• EXERCISE REQUIREMENTS
Render the listing below as a Markdown table with the columns Index and Content, giving each non-blank line its own numbered row. Leave the pictures out of the answer.

#### DATA BLOCK

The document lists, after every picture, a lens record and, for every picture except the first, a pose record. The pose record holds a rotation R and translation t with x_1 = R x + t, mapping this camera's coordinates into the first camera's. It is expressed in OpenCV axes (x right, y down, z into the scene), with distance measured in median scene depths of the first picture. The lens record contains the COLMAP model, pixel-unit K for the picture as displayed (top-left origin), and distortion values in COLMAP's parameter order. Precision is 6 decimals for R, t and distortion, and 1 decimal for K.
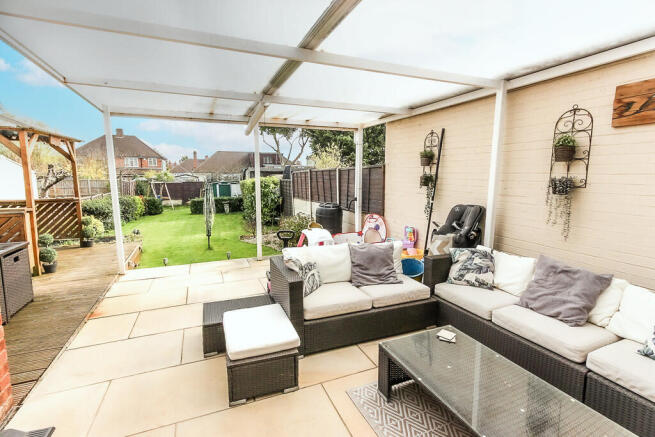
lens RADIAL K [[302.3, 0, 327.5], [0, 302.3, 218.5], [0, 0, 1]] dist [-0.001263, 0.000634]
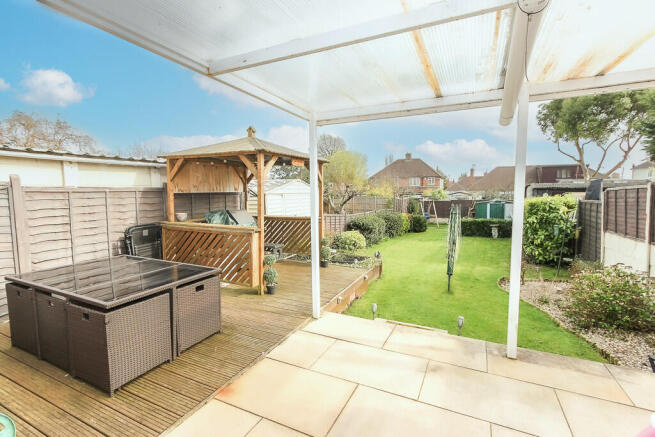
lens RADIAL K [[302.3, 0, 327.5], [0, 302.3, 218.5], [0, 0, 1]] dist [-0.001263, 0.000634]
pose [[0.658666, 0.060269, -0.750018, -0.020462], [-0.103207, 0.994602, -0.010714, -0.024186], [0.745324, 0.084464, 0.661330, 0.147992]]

########

• EXERCISE RESULT
| Index | Content |
|---|---|
| 1 | The document lists, after every picture, a lens record and, for every picture except the first, a pose record. The pose record holds a rotation R and translation t with x_1 = R x + t, mapping this camera's coordinates into the first camera's. It is expressed in OpenCV axes (x right, y down, z into the scene), with distance measured in median scene depths of the first picture. The lens record contains the COLMAP model, pixel-unit K for the picture as displayed (top-left origin), and distortion values in COLMAP's parameter order. Precision is 6 decimals for R, t and distortion, and 1 decimal for K. |
| 2 | lens RADIAL K [[302.3, 0, 327.5], [0, 302.3, 218.5], [0, 0, 1]] dist [-0.001263, 0.000634] |
| 3 | lens RADIAL K [[302.3, 0, 327.5], [0, 302.3, 218.5], [0, 0, 1]] dist [-0.001263, 0.000634] |
| 4 | pose [[0.658666, 0.060269, -0.750018, -0.020462], [-0.103207, 0.994602, -0.010714, -0.024186], [0.745324, 0.084464, 0.661330, 0.147992]] |